_Your objective:_ When you reach the line with "3. **Navegación por" in the data below, begin printing lines exactly, and stop once the line with "### Rendimiento" has been printed.
--------------------
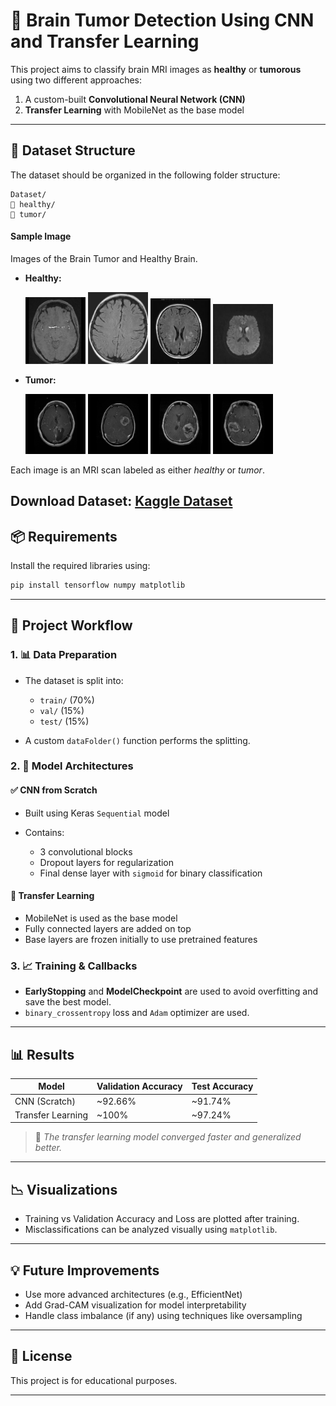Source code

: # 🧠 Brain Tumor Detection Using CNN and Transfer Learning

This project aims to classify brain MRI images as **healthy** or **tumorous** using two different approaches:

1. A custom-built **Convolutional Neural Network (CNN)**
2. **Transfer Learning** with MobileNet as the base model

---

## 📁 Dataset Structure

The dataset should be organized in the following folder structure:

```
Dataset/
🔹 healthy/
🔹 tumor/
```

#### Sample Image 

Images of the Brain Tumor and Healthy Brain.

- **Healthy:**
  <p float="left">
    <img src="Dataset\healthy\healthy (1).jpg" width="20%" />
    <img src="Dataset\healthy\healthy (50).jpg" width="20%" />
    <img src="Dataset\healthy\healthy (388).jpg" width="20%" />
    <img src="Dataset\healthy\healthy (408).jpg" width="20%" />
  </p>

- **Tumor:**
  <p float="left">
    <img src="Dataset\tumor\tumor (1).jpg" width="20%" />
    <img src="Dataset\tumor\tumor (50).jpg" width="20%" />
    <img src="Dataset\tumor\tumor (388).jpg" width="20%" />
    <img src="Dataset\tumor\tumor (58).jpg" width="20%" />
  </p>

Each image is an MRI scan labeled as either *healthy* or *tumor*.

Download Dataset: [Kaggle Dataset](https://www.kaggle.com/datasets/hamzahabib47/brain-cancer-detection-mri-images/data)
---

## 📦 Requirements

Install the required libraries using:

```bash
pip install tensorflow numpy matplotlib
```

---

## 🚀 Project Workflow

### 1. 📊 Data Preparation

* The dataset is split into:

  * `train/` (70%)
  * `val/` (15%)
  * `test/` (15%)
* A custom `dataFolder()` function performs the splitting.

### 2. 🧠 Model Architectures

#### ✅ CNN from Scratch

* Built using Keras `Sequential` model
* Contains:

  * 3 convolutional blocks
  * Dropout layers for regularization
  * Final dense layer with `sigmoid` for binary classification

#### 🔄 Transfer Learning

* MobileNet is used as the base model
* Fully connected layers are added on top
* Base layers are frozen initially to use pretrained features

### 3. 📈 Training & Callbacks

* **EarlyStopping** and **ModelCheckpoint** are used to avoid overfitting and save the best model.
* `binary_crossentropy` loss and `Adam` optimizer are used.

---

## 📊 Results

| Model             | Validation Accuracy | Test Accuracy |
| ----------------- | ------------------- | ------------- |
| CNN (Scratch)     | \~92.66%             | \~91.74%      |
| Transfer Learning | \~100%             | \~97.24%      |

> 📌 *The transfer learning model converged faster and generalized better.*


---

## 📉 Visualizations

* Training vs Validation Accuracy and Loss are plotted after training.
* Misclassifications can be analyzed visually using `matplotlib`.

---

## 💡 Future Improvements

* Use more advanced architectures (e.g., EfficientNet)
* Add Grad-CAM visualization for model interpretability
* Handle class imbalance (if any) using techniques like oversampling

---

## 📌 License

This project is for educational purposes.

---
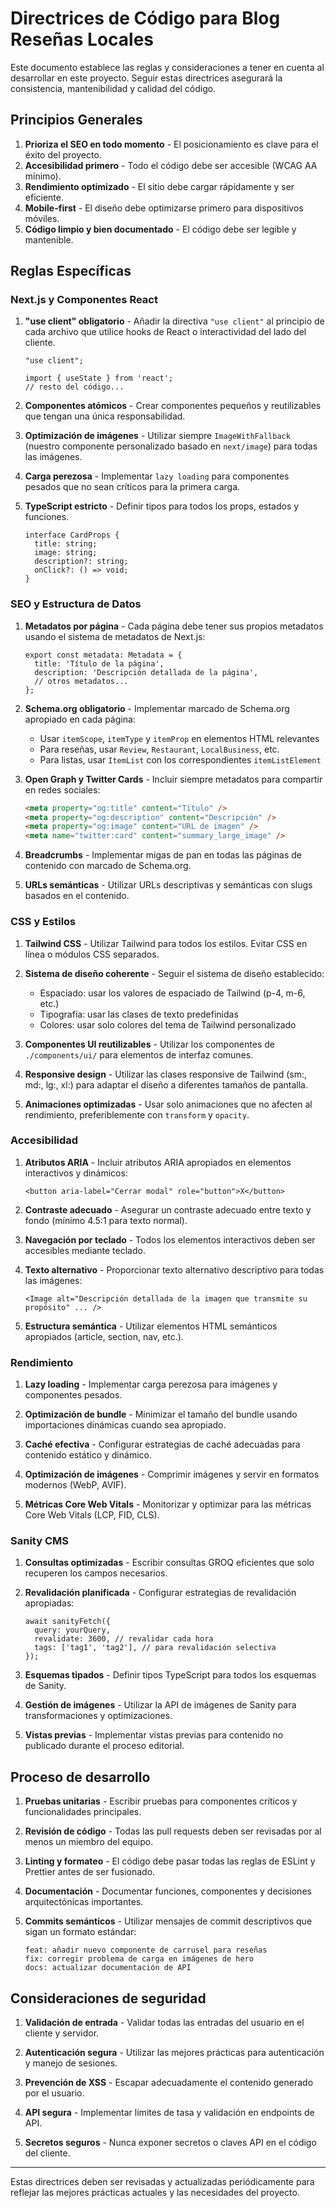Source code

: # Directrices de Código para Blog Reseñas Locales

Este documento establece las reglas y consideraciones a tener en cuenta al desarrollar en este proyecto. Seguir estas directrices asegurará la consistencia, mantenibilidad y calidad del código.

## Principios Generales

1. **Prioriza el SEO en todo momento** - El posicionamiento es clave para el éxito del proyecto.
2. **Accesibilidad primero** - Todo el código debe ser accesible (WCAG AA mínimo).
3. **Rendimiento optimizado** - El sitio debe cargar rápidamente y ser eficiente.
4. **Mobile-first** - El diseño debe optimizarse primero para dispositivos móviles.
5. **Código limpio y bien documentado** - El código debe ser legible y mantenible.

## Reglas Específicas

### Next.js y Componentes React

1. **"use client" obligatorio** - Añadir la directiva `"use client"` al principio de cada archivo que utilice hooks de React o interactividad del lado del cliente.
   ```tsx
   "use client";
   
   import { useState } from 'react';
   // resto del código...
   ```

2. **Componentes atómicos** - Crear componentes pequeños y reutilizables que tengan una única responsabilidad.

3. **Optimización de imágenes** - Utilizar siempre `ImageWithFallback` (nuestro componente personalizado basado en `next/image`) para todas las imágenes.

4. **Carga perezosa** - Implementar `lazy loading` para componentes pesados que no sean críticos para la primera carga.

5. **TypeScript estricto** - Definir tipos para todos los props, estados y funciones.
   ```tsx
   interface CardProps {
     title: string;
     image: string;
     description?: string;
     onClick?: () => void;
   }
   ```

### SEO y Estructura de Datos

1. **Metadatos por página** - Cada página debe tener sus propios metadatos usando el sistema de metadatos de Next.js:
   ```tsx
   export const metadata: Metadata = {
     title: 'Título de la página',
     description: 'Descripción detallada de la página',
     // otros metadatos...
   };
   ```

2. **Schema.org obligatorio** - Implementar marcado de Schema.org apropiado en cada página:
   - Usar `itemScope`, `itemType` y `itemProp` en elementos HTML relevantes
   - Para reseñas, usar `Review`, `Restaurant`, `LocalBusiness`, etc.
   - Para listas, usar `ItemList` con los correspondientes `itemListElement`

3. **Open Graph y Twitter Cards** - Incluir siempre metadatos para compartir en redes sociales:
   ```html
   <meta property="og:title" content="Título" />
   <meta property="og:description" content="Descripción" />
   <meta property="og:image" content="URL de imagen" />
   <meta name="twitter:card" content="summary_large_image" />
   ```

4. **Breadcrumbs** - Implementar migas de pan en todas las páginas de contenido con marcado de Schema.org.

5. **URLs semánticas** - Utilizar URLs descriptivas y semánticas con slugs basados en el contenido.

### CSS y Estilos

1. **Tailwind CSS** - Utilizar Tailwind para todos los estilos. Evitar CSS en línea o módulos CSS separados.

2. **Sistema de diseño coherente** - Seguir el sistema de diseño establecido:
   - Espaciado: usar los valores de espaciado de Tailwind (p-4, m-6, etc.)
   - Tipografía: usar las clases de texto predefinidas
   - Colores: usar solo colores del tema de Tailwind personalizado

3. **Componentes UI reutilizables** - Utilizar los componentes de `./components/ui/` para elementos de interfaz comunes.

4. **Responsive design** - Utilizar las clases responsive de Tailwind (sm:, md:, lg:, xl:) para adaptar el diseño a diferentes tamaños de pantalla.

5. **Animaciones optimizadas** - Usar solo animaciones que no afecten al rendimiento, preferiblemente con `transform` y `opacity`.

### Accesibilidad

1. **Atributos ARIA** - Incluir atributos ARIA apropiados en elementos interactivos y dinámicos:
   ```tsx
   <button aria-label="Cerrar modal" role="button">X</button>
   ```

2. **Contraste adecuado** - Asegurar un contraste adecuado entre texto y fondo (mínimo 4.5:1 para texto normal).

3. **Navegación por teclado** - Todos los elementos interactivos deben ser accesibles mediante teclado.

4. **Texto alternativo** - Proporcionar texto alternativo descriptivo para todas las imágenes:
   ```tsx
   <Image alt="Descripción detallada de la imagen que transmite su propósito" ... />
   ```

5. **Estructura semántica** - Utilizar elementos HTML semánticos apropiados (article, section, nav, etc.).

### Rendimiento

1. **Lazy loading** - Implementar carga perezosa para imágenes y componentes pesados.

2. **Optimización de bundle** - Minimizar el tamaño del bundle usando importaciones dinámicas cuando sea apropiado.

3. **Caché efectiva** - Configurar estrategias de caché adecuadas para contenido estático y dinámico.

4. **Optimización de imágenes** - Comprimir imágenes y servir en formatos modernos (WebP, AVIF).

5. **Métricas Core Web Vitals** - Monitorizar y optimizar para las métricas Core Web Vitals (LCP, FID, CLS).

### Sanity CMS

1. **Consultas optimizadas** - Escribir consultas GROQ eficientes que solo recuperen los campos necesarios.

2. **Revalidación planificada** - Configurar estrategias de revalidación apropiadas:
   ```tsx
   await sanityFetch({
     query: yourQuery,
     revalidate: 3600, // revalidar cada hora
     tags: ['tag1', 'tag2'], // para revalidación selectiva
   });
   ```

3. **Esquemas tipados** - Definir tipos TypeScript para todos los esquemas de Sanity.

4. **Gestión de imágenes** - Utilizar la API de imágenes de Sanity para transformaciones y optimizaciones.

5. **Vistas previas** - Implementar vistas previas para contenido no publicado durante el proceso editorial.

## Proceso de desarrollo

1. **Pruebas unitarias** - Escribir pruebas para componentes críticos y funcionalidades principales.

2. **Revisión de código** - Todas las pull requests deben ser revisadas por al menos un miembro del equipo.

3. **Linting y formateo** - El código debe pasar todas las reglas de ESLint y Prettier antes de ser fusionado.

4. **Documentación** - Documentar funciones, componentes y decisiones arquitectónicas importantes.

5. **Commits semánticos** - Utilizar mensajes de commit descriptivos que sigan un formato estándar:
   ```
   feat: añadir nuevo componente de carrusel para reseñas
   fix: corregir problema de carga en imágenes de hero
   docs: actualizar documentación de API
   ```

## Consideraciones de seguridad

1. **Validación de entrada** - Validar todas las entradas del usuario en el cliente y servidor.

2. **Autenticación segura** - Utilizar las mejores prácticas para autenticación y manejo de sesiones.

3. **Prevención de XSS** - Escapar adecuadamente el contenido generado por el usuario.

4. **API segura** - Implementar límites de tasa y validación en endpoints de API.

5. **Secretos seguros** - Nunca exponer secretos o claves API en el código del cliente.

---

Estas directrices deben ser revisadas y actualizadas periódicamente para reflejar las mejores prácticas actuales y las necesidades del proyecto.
--------------------
_Answer to this exercise:_
3. **Navegación por teclado** - Todos los elementos interactivos deben ser accesibles mediante teclado.

4. **Texto alternativo** - Proporcionar texto alternativo descriptivo para todas las imágenes:
   ```tsx
   <Image alt="Descripción detallada de la imagen que transmite su propósito" ... />
   ```

5. **Estructura semántica** - Utilizar elementos HTML semánticos apropiados (article, section, nav, etc.).

### Rendimiento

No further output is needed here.